### Your goal
Reproduce word for word the passage of the report on the Canadian border agency work action that begins at "CANADA – The" and ends after "late Friday night.".

### Document section
•••
CANADA – The Canadian Border Service Agency employees who were participating in a work-to-rule action on Friday have returned to their regular working schedule on Saturday.
This comes after their unions, representing over 9,000 employees, the Public Service Alliance of Canada (PSAC) and Customs and Immigration Union (CIU) reached an agreement with their employers late Friday night.
“We are relieved that CBSA and the government finally stepped up to address the most important issues for our members to avoid a prolonged labour dispute,” said Chris Aylward, PSAC national president. “The agreement is a testament to the incredible hard work and dedication of our bargaining team who worked through the night to reach a deal.”
“We also couldn’t have done it without the tremendous support of our members, who put intense pressure on the government at every airport and border crossing across the country today.”
In total, the work action lasted only 36 hours, but did create long lines and delays at the Cornwall Port of Entry on Friday.
At issue was the fact that the employees had been working without a contract for more than for years, as well as a desire for better on-the-job training and wages.
“CBSA employees have been on the front lines of the pandemic since day one, protecting our borders and keeping Canadians safe. But they weren’t receiving the support they needed from the government,” said Mark Weber, CIU national president. “Finally – after three years of negotiations – we’ve resolved longstanding issues that will go a long way towards making CBSA a better, safer place to work for our members.”
The Mohawk Council of Akwesasne (MCA) stated that they were closely monitoring the situation as due to their geography, their community is uniquely impacted by any disruptions at the border.
“The Mohawk Council of Akwesasne has been closely monitoring the delays and reminds CBSA and PSAC that Akwesasne residents are not typical travelers and rely on border operations for daily business and personal needs. Special consideration should be given to the Cornwall border crossing to accommodate Akwesasne should contract issues arise again in the future,” reads a statement from the MCA.
•••
### Provided data
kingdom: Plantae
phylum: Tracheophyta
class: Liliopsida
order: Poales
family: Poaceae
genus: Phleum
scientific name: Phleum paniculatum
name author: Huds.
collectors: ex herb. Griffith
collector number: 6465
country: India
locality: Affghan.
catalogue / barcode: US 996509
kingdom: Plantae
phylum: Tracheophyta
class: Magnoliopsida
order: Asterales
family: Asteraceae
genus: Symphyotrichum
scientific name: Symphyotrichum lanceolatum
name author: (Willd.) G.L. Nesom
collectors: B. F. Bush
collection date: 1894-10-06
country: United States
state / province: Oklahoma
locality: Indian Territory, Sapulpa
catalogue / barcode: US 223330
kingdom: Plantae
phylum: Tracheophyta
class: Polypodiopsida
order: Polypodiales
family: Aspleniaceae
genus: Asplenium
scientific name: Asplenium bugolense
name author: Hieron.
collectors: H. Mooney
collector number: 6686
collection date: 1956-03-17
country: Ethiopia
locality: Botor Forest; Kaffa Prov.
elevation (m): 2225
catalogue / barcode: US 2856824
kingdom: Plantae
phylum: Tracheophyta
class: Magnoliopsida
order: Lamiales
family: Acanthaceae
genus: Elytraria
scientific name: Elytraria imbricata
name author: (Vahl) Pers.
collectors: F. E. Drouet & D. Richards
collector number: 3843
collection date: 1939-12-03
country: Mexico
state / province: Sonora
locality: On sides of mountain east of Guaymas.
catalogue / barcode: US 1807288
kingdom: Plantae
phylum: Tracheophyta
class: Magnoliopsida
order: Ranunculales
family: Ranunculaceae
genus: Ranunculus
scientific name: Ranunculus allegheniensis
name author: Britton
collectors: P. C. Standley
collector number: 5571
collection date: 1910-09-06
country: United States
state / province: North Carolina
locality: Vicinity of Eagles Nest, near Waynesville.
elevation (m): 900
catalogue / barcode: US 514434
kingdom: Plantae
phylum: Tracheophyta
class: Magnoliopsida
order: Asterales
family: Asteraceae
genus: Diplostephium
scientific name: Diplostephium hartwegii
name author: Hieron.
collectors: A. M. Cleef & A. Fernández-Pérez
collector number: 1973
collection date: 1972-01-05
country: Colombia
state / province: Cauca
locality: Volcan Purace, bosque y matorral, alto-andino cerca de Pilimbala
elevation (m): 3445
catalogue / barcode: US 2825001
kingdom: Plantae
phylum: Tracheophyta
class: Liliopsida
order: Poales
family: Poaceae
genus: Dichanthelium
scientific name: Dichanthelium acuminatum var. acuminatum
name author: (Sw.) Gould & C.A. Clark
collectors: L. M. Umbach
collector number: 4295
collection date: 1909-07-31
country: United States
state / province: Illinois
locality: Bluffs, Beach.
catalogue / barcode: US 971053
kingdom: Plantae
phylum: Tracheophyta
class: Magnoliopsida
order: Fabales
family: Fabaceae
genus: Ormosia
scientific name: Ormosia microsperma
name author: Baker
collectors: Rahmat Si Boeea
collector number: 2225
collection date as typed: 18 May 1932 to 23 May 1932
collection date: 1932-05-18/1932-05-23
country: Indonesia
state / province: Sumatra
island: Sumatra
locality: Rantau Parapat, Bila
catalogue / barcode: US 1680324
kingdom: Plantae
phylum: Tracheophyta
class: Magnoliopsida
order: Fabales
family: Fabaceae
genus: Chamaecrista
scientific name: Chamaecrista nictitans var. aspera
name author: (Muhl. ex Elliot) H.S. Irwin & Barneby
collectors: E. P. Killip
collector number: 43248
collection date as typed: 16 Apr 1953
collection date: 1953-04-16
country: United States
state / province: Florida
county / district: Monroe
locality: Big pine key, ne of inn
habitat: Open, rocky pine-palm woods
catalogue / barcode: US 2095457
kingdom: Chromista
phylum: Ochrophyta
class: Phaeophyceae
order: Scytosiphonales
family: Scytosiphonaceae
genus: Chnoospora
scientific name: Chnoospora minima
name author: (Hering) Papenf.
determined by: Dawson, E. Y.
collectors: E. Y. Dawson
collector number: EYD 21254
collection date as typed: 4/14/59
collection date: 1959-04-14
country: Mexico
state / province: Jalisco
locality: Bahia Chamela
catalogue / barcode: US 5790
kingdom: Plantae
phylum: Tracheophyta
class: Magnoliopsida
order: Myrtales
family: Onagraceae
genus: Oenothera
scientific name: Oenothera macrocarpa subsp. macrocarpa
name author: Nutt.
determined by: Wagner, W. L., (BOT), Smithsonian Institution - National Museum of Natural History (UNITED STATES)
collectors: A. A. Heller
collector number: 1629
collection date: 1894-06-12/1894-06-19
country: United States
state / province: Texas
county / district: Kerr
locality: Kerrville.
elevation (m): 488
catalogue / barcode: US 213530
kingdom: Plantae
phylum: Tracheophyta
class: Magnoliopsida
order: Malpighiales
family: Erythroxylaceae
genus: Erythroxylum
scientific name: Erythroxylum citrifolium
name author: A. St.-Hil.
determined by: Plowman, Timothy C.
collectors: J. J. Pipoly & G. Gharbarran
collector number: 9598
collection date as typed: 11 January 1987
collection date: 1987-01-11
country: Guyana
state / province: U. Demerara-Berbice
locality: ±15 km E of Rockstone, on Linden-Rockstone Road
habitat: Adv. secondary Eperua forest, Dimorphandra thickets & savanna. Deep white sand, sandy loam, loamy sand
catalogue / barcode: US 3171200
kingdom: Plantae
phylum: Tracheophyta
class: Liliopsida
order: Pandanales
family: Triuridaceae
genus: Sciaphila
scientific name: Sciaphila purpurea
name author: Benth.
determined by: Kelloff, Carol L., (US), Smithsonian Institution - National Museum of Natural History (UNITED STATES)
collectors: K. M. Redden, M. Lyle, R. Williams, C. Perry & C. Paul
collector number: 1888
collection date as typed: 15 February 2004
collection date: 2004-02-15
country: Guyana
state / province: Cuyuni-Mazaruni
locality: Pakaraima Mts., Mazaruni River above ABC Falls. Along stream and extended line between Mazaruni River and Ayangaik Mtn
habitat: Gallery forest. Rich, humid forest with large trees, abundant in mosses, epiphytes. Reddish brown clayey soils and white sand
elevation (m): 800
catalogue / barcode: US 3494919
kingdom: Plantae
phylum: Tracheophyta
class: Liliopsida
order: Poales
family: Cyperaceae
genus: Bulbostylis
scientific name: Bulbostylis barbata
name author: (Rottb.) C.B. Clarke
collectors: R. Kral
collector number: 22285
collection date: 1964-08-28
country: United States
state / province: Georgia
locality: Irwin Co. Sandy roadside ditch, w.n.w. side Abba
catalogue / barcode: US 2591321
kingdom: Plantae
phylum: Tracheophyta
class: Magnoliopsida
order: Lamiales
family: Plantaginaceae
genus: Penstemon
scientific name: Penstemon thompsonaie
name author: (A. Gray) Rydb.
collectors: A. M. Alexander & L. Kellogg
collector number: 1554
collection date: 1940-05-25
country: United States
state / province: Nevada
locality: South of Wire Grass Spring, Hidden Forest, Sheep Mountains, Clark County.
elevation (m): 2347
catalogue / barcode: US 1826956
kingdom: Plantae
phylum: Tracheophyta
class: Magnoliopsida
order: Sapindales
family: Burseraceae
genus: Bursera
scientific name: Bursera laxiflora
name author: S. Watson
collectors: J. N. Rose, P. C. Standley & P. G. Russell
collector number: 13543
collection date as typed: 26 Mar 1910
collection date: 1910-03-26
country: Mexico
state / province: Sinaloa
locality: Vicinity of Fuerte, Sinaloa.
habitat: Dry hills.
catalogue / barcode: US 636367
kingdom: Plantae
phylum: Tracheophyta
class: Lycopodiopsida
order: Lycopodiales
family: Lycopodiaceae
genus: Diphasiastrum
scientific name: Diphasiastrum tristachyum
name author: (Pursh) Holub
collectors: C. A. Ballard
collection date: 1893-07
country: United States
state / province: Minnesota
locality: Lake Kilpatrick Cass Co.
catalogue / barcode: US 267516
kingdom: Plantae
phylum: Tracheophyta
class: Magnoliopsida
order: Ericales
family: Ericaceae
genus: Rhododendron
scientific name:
•••
### Answer to the problem
CANADA – The Canadian Border Service Agency employees who were participating in a work-to-rule action on Friday have returned to their regular working schedule on Saturday.
This comes after their unions, representing over 9,000 employees, the Public Service Alliance of Canada (PSAC) and Customs and Immigration Union (CIU) reached an agreement with their employers late Friday night.